Doha... Lyles: sarà l'uomo del Mondiale?

24 Settembre 2019

Il fenomenale sprinter americano è tra i più attesi della rassegna iridata in Qatar: quarto di sempre nei 200 con il 19.50 di luglio a Losanna, può essere il momento della consacrazione

di Giorgio Cimbrico

Ai Mondiali under 20 di Bydgoszcz 2016, un 19enne Noah Lyles lasciò un 18enne Filippo Tortu a sette centesimi. L’esuberante di Gainesville, Florida, aveva scelto i 100, lasciando i 200 a chi di lì a poco sarebbe salito alla ribalta, Michael Norman che qualcuno si è divertito ad affiancare a Tiger Woods: padre afroamericano, madre orientale. Cocktail perfetto.

Noah è un altro tipo di prodotto genetico, nato da due buoni atleti che ne hanno generato uno del loro livello, Josephus, e uno formidabile, al fulmicotone, per di più oggi animato da forti ambizioni: a parte quel titolo conquistato a spese di Pippo (e il bis nella 4x100), Noah non ha ancora vinto niente di rilevante, a parte qualche appuntamento di Diamond League che, non c’è dubbio arricchiscono il curriculum, ma corone, zero: quarto ai Trials del 2016, infortunato e assente a Londra 2017. Decisamente un raccolto arido per chi, in un paio di occasioni, era stato giudicato Giovane dell’Anno dagli esperti di Track and Field News.

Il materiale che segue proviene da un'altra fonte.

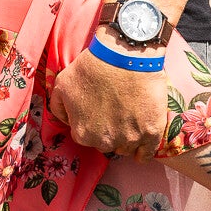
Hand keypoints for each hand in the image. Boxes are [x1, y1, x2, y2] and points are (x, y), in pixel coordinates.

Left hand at [49, 48, 167, 159]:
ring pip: (126, 148)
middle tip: (112, 112)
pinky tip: (142, 146)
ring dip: (125, 138)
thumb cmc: (91, 68)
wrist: (124, 55)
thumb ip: (58, 109)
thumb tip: (67, 121)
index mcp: (82, 134)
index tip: (97, 111)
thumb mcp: (61, 85)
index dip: (90, 123)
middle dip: (107, 131)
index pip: (85, 137)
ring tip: (128, 119)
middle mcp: (105, 142)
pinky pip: (146, 154)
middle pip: (106, 144)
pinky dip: (144, 152)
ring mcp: (130, 139)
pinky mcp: (151, 132)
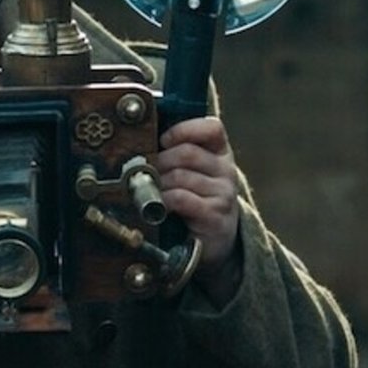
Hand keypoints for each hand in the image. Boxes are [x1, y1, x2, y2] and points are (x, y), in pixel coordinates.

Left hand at [155, 116, 241, 301]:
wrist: (212, 240)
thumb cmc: (194, 198)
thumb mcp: (189, 171)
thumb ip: (174, 152)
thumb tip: (140, 140)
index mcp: (220, 152)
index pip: (212, 128)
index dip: (184, 130)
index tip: (163, 140)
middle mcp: (226, 170)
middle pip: (187, 153)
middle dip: (160, 160)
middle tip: (147, 171)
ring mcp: (224, 193)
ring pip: (180, 176)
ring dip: (158, 183)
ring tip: (151, 190)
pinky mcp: (215, 215)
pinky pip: (181, 198)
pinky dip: (163, 200)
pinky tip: (159, 205)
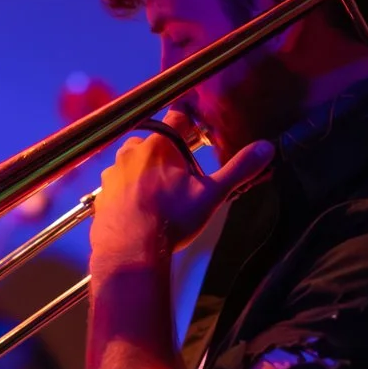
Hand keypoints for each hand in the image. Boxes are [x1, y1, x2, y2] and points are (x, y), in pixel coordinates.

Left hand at [89, 110, 273, 265]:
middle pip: (154, 142)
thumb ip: (238, 169)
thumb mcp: (211, 194)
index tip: (195, 125)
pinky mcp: (102, 195)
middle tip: (181, 175)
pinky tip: (141, 210)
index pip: (178, 118)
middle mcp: (132, 153)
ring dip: (146, 172)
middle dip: (168, 153)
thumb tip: (265, 149)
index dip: (189, 121)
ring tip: (161, 196)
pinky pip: (118, 186)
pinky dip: (129, 192)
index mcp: (160, 145)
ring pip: (133, 163)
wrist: (129, 250)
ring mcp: (113, 173)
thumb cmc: (170, 219)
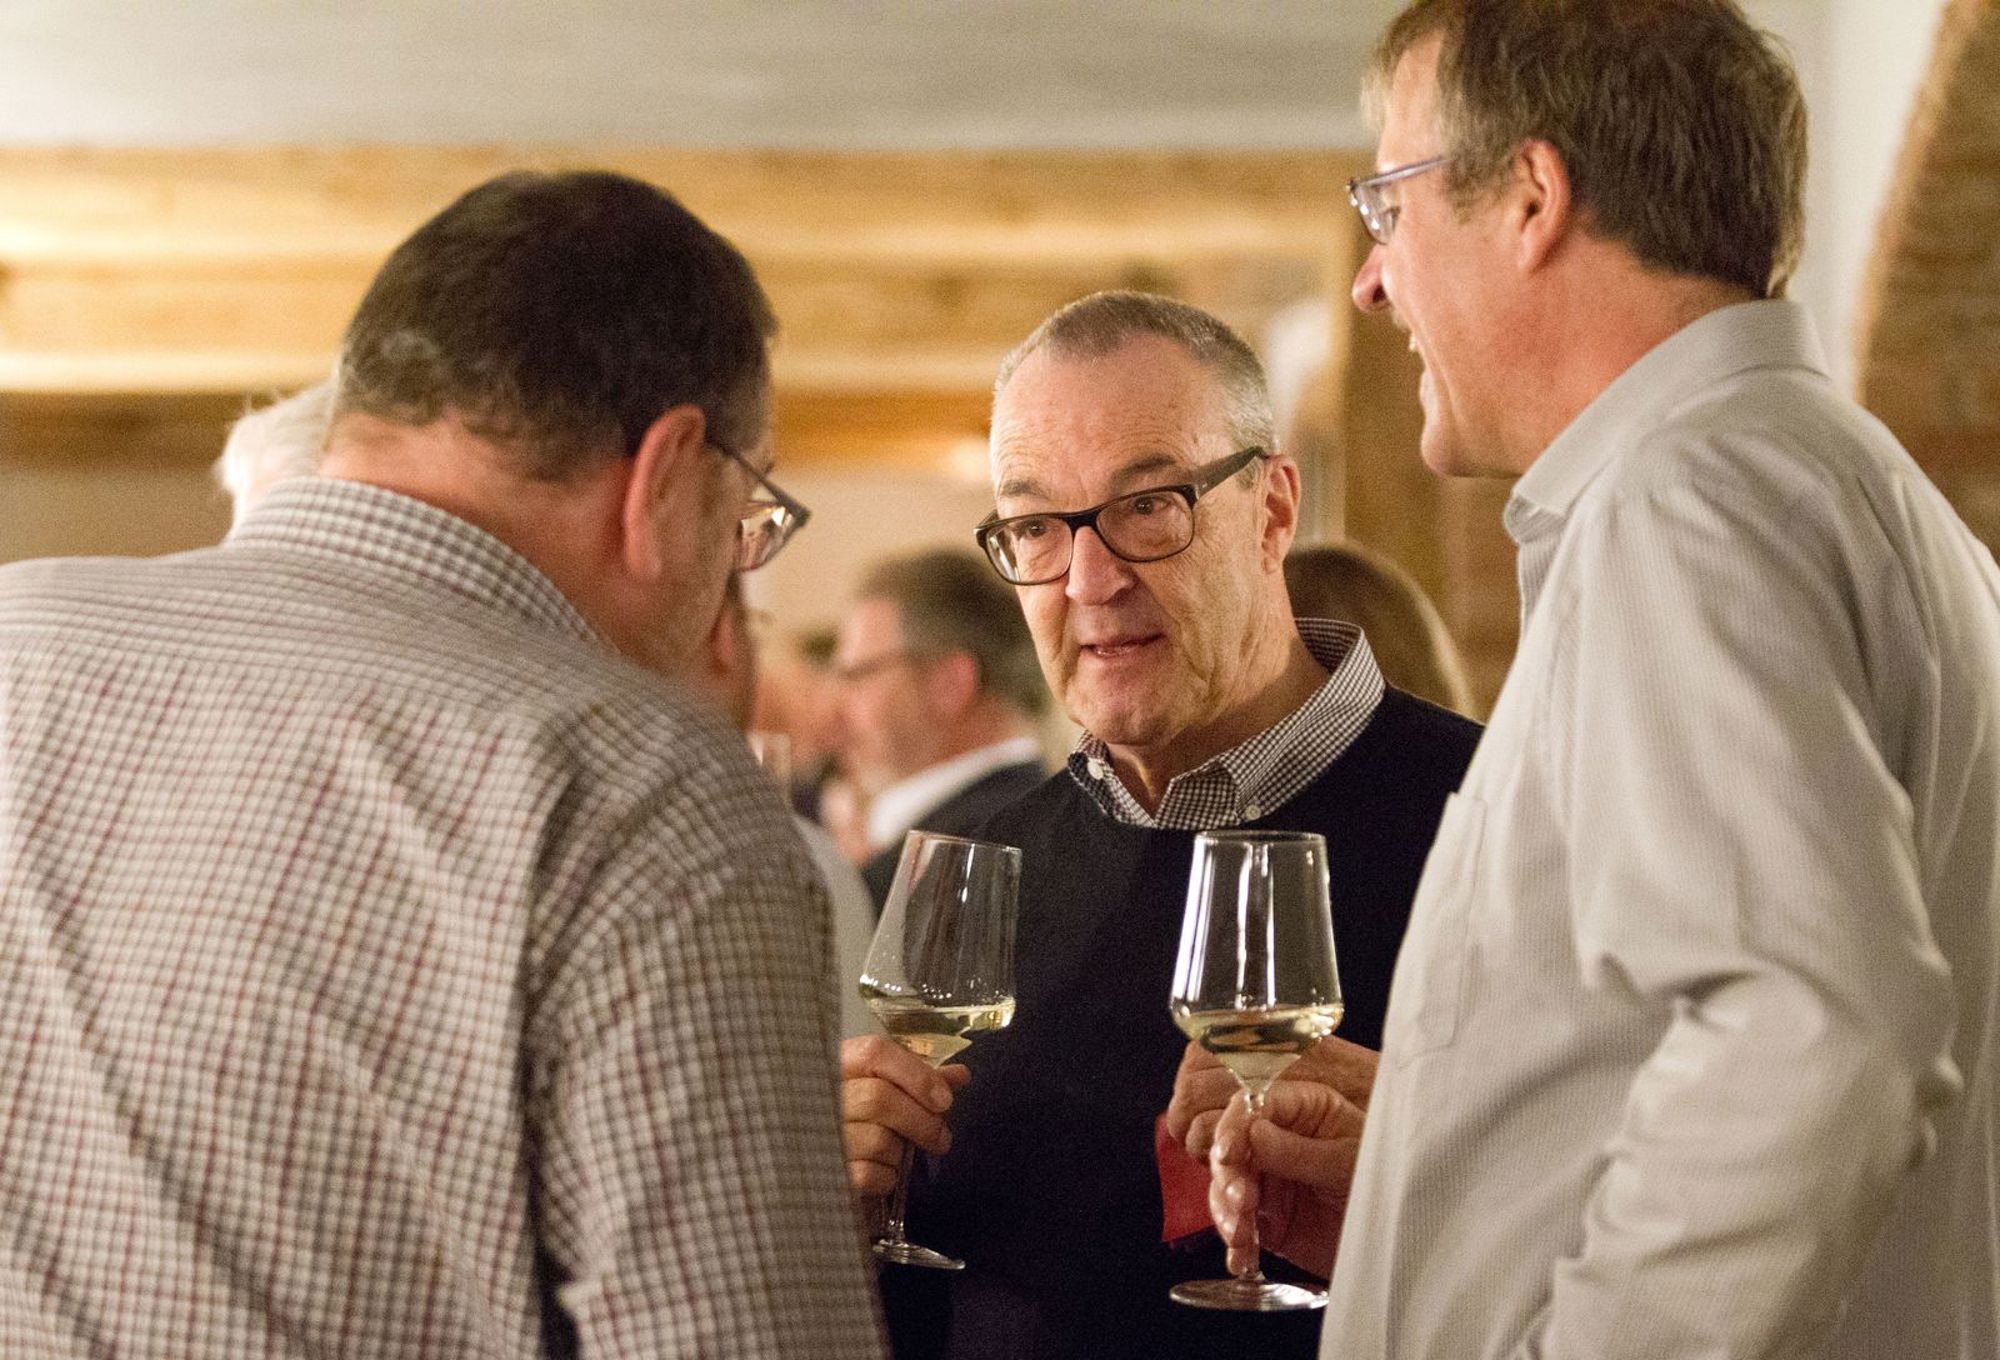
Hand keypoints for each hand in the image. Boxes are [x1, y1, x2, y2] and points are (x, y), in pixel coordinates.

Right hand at [839, 1034, 970, 1199]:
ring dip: (900, 1152)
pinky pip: (870, 1174)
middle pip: (878, 1098)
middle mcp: (824, 1094)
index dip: (915, 1074)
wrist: (827, 1172)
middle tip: (940, 1137)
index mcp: (841, 1064)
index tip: (944, 1100)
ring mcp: (821, 1134)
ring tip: (898, 1154)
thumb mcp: (891, 1092)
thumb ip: (921, 1082)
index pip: (874, 1053)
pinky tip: (882, 1173)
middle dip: (921, 1121)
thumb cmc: (865, 1123)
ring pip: (877, 1140)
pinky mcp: (829, 1173)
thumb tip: (959, 1075)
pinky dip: (887, 1178)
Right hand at [1164, 1036, 1375, 1278]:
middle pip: (1230, 1145)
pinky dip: (1234, 1242)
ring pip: (1225, 1185)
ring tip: (1242, 1235)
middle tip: (1240, 1201)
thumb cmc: (1388, 1184)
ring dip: (1226, 1211)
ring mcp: (1269, 1177)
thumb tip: (1251, 1132)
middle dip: (1227, 1174)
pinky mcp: (1266, 1216)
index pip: (1253, 1105)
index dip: (1233, 1126)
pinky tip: (1242, 1257)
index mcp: (1302, 1109)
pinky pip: (1236, 1224)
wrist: (1403, 1238)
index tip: (1228, 1153)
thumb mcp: (1348, 1162)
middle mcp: (1278, 1139)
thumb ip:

Dotato di una coordinazione che gli viene da un’infanzia di ginnasta e di una forza ascensionale che gli ha permesso di improvvisare 2,03 oltre a qualche salto mortale dopo la linea del traguardo (abitudine di recente abbandonata), Noah ha acceso la sua miccia l’anno scorso - in cui ha perso il viaggio a Birmingham per i Mondiali indoor dopo un promettente 6.57 in batteria - quando ha finito per eguagliare uno dei tanti record di Usain Bolt, risalente alla sua stagione delle stagioni, il 2009: quattro risultati sotto i 19.70 nell’arco dell’annata, con due picchi a 19.65 a Montecarlo e a Losanna che gli hanno permesso di entrare nella galleria dei dieci più grandi della storia. Il fuoco alle polveri ha riguardato anche la distanza breve: 9.89 e 9.88 in un paio d’ore ai campionati americani, uno di quei “double” che pochi si possono permettere.

Quest’anno, dopo l’esordio “monstre” di Shanghai (9.86, mettendo in fila le prime schiere, a cominciare da Christian Coleman, con una seconda parte strabiliante), era stato tentato di provare la doppietta mondiale ma la sconfitta di Roma (19.70 Norman, 19.72 lui, tempo significativo nel Golden Gala intitolato a Pietro e quarta miglior prestazione perdente della storia) lo ha consigliato a puntar dritto su una sola preda.

L’eccellente pista della Pontaise, a Losanna, lo ha proiettato in un’ennesima dimensione: 19.50, quarto di sempre alle spalle di Bolt 19.19, Yohan Blake 19.26, Michael Johnson 19.32, strappando il record di Athletissima, 19.58, al Lampo. A seguire 19.78 ai Trials di Des Moines, Iowa, 19.65 a Parigi Charlety, 19.74 nella finale Diamond League di Bruxelles. Nella prima, a Zurigo, si era impadronito anche del diamante dei 100 scendendo ancora sotto i 10 secondi e costringendo Justin Gatlin a grippare.

A parte l’incespico dell’Olimpico (se tale può esser definito…), una stagione esemplare che procede verso il coronamento: con Norman concentrato soltanto sui 400 metri, il vantaggio sul suo avversario più consistente, l’azero-turco Ramil Guliyev, è misurabile in 36 centesimi. Chi gli è più vicino, il nigeriano Divine Oduduru, 19.73, non ha confermato neppure alla lontana gli improvvisi acuti della stagione primaverile americana.

Senza considerare che Lyles è un predestinato, membro di quella tribù dal nome breve, da titoli si diceva una volta: Owens, Hary, Hayes, Hines, Smith, Lewis, Surin, Cason, Dix, Blake, Gay, Bolt. Poche lettere, pronunciate in velocità.